Thompson calls his self-made toy world wwt-oys (the wwt are his initials). His farm toys consist of all the names familiar to farmers of all eras – John Deere, International Harvester, David Bradley, Allis Chalmers, Ford, Minneapolis Moline and Massey Harris, to name a few. The oldest toy he has built is a 1937 Farmall F12, which was his father’s first tractor and also the first tractor Thompson ever drove.

The shop in his basement isn’t high-tech. There are no large machines that do the work for him. No computers to determine the size of each part. And no fancy air sprayers to complete the custom paint job.

“Here’s my air sprayer,” he laughed, opening a cabinet door that revealed several cans of spray paint.

“And here is my top-of-the-line metal bender,” he joked, as he pulled a hand-held tool off a pegboard hook from the wall.

“He’s not a big factory person,” laughed Dorraine. “He’s more primitive.”

The perfection and detail in each of his projects is astonishing. But even more so when you realize it’s all done with tools you can find in any hardware store.

Thompson takes a 1/16th-scale replica toy of a 1957 John Deere combine out of a display case that he built recently in his primitive workshop.

“I saw this combine outside of Montevideo,” he said. “And I wanted to build it. So I asked the owner if I could take pictures and measure it so I could try to build a toy model of it.”

As he showed how the miniscule nuts and bolts could be removed with a small tool, he seemed to marvel at his ability to thread and unthread them despite his oversized and crooked fingers.

“Pretty good for having big old bent fingers, huh?” he added, while displaying a noticeably crooked middle finger that was the result of a farm accident many years ago.

Thompson then brings out a 1/16 conversion chart he made to use as a guide when scaling down the toys he is working on.

“I measured all the parts on that combine and then figured out what size it would have to be for the 1/16 size.
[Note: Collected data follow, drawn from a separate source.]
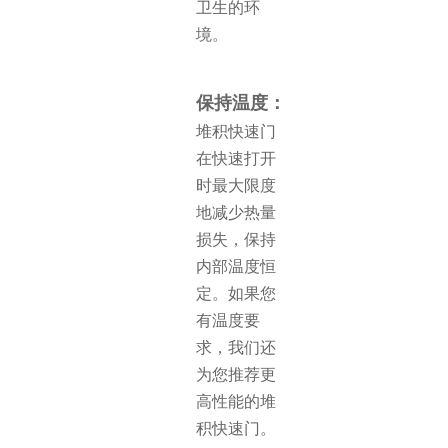
卫生的环
境。
保持温度：
堆积
快
速门
在快速打开
时最大限度
地减少热量
损失，保持
内部温度恒
定。如果您
有温度要
求，我们还
为您推荐更
高性能的堆
积快速门。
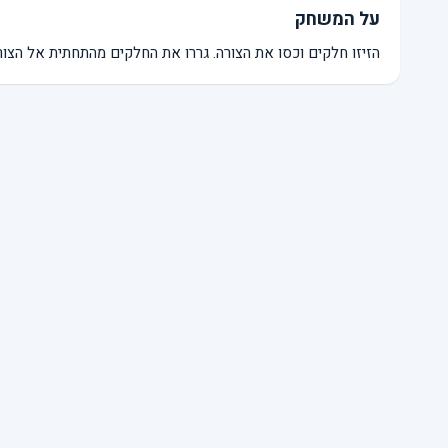
על המשחק
הזיזו חלקים וכסו את הצורה. גררו את החלקים מהתחתית אל הצורה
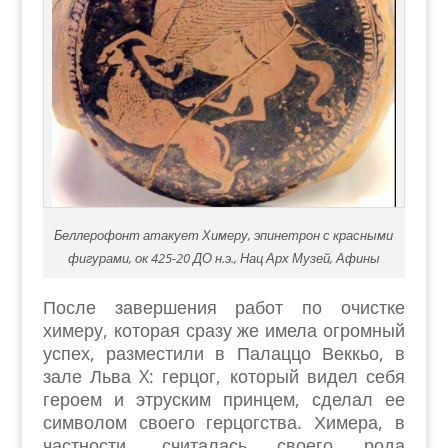
Беллерофонт атакует Химеру, эпинетрон с красными
фигурами, ок 425-20 ДО н.э., Нац Арх Музей, Афины
После завершения работ по очистке
химеру, которая сразу же имела огромный
успех, разместили в Палаццо Веккьо, в
зале Льва X: герцог, который видел себя
героем и этруским принцем, сделал ее
символом своего герцогства. Химера, в
частности, считалась своего рода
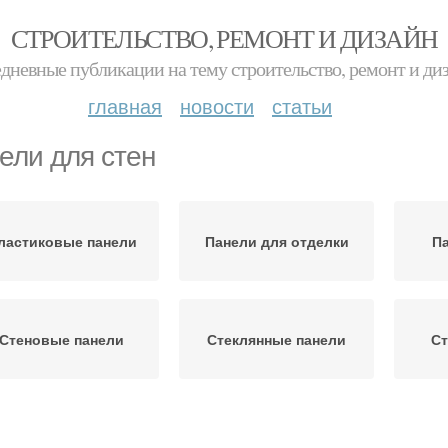
СТРОИТЕЛЬСТВО, РЕМОНТ И ДИЗАЙН
дневные публикации на тему строительство, ремонт и ди
главная
новости
статьи
ели для стен
ластиковые панели
Панели для отделки
Па
Стеновые панели
Стеклянные панели
Ст
Обрешетка под
Ванная панель
Прип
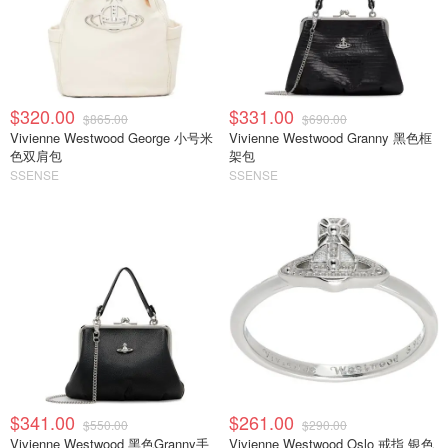
$320.00
$331.00
$865.00
$690.00
Vivienne Westwood George 小号米
Vivienne Westwood Granny 黑色框
色双肩包
架包
SSENSE
SSENSE
$341.00
$261.00
$550.00
$290.00
Vivienne Westwood 黑色Granny手
Vivienne Westwood Oslo 戒指 银色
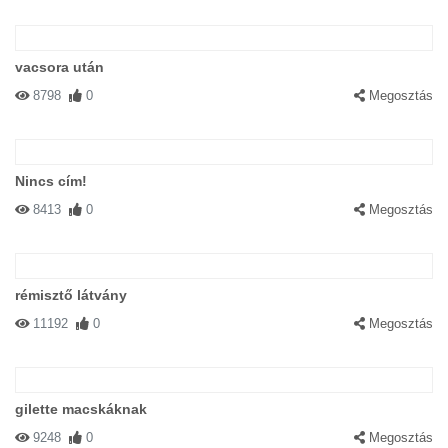
vacsora után
8798
0
Megosztás
Nincs cím!
8413
0
Megosztás
rémisztő látvány
11192
0
Megosztás
gilette macskáknak
9248
0
Megosztás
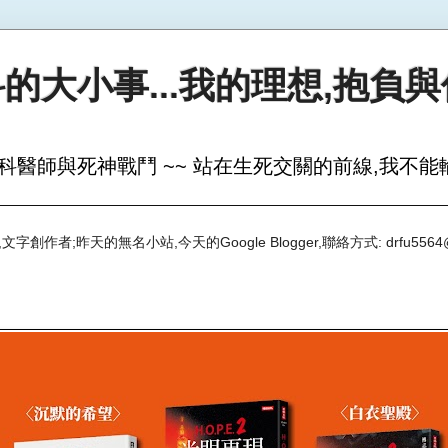
的大小事...我的理想,抱負
科醫師與死神戰鬥 ~~ 站在生死交關的前線,我不能輸
創作者;昨天的無名小站,今天的Google Blogger,聯絡方式: drfu5564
Now that I have a chart, I don’t have to figure out every little size every time I build a toy.”

Thompson then gave an example of his precision by opening up a cleaning cover on the toy combine and sliding one finger up under the opening where it’s not visible.

“Put your finger in here,” he requested. “Feel the auger in there? It doesn’t have to be there because no one can see it way up in there. But I know it’s in the real one, so I wanted it in this one. I do that with everything I build.”

Some of the parts for his farm toys are taken off old toys he’s purchased at an antique shop or a garage sale. Other parts have to be special ordered after searching all over the country to find them. Fortunately, some things like sheet metal and paint can be found locally.

“He even goes to JoAnn Fabric to get parts,” laughed Dorraine, referring to black necklace elastic that he uses for combine belts.

When asked how long it takes to make a precision toy from scratch, a smile emerged from the corner of Thompson’s mouth to indicate that a straight answer was not forthcoming.

“About a fifth of brandy and a lot of this,” he joked, pointing to his Copenhagen tin. “Actually, they all take different amounts of time. It just depends how much time I want to spend on them.”

So passionate about building farm toys is Thompson, he will even work in pain.

“I’ll be honest with you, I’m not a healthy man,” he said, despite appearing to have the energy of someone 25 years his junior.

He then lists off a number of surgeries he’s undergone, including a triple bypass.

“I’m very fortunate, though, to be able to do what I want to do,” he remarked.

Following surgery on his right rotator cuff recently, doctors told Thompson to watch TV and rest. But that wasn’t easy.

“I would go down in the basement and work (on a farm toy) with my left arm for a couple of hours because my right arm was in a sling,” he admitted. “It didn’t go too bad. I got pretty good with my left arm.”

The Thompsons have three children, seven grandchildren, and six great-grandchildren.

But it’s easy to see who the biggest kid of them all is.